In the last post I focused on placing the lead zero for the roll and pitch axes based on the limit imposed by a second double-pole our plant introduces via the motor-propeller, ‘A’ term. I neglected to calculate the proportional gain required for unity-gain crossover at the frequency of maximum phase margin. I also did not design the yaw-axis controller. The first short video completes these steps from last time. The rest of this post will cover some simulation tools and techniques we’ll be using.

 

Simulation tools and techniques

In the video you can see in the last post I mention the, “satellite attitude” control problem you can find in nearly all control system textbooks. This is basically the same, “plant” model as our roll, pitch, and yaw axes. However, by stripping away our extra poles and parameter values we can first make sense of the simulation tools and methods before applying the tools to our problem.

Satellite Attitude Control: classic double-integrator plant stabilization

Is space absent gravity or any impeding forces lateral thrust a moment-arms distance from the mass center on opposite of a body is a, “couple”. It produces angular acceleration of the body when the moment-arm from each thruster is the same length from the mass center. The simplified model models the rotational thrusters as the only external torques on the body.
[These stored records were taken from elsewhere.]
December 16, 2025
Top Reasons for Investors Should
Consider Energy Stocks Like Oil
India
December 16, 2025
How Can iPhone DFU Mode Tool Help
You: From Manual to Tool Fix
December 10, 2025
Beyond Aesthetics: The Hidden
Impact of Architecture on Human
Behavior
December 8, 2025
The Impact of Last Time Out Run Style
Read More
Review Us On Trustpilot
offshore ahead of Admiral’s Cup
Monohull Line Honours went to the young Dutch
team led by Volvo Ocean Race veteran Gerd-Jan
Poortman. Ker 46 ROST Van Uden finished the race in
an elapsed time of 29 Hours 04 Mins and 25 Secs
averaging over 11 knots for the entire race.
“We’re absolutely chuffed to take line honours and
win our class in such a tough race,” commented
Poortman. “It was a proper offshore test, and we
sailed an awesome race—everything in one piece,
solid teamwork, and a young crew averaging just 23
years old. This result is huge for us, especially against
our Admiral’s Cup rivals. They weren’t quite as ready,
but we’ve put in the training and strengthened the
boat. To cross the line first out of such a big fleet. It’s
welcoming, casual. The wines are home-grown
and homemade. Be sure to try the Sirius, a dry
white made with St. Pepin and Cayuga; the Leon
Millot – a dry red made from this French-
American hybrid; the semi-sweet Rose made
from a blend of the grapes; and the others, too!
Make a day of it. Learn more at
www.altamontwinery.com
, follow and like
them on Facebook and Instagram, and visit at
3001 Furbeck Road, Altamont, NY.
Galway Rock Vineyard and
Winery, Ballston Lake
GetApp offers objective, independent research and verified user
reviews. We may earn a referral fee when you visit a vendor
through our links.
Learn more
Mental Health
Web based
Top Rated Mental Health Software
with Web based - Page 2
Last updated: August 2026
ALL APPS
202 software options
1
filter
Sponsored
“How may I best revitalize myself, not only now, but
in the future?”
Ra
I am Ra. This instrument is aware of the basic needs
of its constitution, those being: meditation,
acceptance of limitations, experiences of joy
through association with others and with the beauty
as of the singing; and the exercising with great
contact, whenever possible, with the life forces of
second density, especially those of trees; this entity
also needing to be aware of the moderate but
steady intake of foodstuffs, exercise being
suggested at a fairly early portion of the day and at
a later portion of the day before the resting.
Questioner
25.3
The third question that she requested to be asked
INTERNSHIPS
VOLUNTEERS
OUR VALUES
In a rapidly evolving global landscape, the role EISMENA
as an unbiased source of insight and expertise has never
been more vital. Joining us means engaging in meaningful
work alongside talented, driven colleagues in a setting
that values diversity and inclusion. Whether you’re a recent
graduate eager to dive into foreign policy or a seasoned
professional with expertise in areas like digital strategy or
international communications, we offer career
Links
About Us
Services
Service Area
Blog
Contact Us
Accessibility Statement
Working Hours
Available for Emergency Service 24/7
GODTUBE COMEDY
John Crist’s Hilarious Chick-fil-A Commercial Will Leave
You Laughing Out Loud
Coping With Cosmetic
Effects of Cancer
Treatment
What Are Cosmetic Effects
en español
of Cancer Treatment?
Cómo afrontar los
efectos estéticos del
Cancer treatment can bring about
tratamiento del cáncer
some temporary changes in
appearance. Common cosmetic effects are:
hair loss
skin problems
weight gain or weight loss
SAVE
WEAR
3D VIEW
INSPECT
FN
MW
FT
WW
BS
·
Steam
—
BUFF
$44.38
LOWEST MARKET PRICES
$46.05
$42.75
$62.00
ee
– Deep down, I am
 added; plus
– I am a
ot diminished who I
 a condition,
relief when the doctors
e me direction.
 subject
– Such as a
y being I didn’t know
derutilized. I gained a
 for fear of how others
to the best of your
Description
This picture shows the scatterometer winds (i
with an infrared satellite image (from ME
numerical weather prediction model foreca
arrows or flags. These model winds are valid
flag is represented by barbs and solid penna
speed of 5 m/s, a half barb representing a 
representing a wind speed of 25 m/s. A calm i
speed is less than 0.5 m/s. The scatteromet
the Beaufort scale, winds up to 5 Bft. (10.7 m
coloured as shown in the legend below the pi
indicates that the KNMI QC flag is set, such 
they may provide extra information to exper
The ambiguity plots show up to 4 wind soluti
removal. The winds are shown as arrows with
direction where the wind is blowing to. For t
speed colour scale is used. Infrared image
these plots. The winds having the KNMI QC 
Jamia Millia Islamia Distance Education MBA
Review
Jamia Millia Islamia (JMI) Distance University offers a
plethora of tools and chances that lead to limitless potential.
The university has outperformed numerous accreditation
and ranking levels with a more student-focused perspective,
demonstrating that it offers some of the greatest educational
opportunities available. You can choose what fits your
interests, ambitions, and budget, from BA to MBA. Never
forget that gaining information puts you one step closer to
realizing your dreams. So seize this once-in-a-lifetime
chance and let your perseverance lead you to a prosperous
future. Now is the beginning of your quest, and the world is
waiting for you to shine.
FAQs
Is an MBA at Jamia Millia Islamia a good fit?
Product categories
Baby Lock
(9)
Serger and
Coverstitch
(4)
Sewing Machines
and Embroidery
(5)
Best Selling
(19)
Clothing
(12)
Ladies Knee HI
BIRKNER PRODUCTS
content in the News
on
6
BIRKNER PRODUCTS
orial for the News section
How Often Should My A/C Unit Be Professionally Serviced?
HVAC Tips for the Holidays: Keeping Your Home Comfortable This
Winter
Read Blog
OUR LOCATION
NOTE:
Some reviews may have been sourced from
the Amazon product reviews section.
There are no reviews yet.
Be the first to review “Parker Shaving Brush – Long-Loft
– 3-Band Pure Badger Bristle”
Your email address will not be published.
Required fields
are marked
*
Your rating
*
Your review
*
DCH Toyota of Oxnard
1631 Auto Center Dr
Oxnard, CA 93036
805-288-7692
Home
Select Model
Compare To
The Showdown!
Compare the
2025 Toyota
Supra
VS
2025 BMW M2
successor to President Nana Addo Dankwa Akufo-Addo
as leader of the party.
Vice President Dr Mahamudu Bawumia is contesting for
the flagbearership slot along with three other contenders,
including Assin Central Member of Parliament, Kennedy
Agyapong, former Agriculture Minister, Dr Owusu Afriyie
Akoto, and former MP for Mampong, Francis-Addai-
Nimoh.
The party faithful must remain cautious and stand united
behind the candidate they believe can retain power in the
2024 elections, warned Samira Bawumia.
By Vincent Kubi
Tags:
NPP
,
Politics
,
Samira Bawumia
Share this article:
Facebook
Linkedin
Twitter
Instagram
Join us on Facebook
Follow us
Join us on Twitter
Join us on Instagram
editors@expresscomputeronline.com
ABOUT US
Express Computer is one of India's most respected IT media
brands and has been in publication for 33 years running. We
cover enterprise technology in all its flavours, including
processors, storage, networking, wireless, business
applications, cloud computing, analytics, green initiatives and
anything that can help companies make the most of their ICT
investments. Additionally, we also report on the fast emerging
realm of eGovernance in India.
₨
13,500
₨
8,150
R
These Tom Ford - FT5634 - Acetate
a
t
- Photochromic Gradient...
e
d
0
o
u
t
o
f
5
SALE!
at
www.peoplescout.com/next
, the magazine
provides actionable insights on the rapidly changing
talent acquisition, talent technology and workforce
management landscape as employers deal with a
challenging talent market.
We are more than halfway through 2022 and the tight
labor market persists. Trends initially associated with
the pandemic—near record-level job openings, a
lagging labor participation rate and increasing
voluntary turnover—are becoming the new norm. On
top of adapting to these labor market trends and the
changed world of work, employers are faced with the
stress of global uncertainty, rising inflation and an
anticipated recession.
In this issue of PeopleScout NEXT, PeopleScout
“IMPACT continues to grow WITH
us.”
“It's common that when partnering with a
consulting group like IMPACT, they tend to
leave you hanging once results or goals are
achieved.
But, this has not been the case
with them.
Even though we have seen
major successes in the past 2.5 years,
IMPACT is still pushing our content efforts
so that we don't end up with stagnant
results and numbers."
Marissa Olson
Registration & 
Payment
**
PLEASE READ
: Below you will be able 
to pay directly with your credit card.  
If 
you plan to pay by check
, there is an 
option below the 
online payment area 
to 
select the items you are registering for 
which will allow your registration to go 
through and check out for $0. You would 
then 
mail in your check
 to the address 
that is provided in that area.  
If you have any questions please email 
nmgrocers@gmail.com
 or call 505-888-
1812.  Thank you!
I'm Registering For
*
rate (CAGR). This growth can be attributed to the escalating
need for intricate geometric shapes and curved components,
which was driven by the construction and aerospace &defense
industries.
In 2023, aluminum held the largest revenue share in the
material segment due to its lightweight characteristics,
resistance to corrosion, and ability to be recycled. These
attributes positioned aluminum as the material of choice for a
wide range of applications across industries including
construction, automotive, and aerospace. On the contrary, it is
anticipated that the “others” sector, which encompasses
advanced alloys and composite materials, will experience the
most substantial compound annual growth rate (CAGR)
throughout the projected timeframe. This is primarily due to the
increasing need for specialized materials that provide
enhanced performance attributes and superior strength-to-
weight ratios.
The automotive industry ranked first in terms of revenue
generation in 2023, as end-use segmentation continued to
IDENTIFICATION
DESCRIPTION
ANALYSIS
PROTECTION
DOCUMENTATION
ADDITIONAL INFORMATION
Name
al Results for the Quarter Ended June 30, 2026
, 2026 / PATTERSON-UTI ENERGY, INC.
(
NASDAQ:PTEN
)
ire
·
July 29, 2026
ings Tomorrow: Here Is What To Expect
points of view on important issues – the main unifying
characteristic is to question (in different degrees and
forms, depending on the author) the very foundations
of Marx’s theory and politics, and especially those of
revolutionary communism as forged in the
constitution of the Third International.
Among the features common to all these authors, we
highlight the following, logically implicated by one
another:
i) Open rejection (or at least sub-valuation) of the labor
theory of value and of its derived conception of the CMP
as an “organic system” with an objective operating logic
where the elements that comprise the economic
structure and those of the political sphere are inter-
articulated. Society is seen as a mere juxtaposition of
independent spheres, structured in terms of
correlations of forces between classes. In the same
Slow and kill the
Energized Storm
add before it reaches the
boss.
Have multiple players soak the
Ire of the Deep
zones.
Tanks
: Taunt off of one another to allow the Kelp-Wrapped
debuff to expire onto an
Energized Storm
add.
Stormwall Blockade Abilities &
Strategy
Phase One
This torque results in angular acceleration that double-integrates to angular position. Hence the term, “double integrator” I suppose, but I don’t know who coined the phrase. In any case, this is a classic, “unstable plant” control problem. Let’s use this simple problem to set-up some simulation tools we will use for the quad-copter control simulations.

Textbook Problem Statement

The following PDF sets-up the basic problem as described in Digital Control of Dynamics Systems by Franklen, Powell, and Workman but you can likely find it in any control systems textbook.

fpw_satellite_attitude

Matlab Simulation Techniques

Matlab software is the go-to tool for control system design and simulation. You can see I use a neat math software tool called Maple as well, but this is fairly expensive and less common. Maple is awesome for creating mathematical, “documents” with in-line calculations as you have seen to this point.

I could probably push Maple to do a bunch more, but then I’d be producing example code that most of you couldn’t use. I’ll be using Matlab quite a bit now, so I can share M-files (the Matlab scripts) with you so you can play with them on your own.

A companion to Matlab is Simulink, which is useful for simulations. I chose the scripted ordinary differential equation (ODE) solver method in a loop instead. It is less intuitive than Simulink, but will offer more flexibility as we get into the Quadrotor simulations. Under-the-hood Simulink uses the same ODE solver, but the, “graphical programming” can become a burden for all but the simplest simulations.

Video of simulation output

This video shows a space capsule initially pointing Up, but it’s assumed to be in outer space in a zero-gravity environment. When the simulation begins the capsule thrusters (illustrated in red) respond to a step-change in desired capsule orientation of 180-degrees. The simulated control system thrusts the capsule to the new desired orientation.

An actual, “satellite orientation” controller would be much more optimal relative to fuel burn. For example, fuel wouldn’t be wasted allowing the overshoot you see here. The burn trajectory would be pre-determined somewhat like an, ‘S’ to minimize the burn, and the servo method illustrated here would be left to operate in a very small window for final adjustment most likely.  Perhaps we will return to this simple model if we explore optimal control topics later.

For now, this video shows what the Matlab code below does. If you run the Matlab M-file you should see what you see in this video, and from there you can modify the code as you learn.

 

Matlab M-Files

Download the following two files, place them in the same folder, and run the, “satellite” script. You’ll see the above plot output, and you can experiment from there by reading the comments in the script.

Main simulation script: satellite.m

The ODE function: ssodefun.m

 

Closing Remarks

The goal here was to frame-up some simulation and animation tools using Matlab. I used a simple, single-axis double-integrator, “textbook problem” to get the tools set-up.

From here I can proceed to introduce the multi-axis complexity of the Quadrotor with it’s extra poles and parameters. That’s next!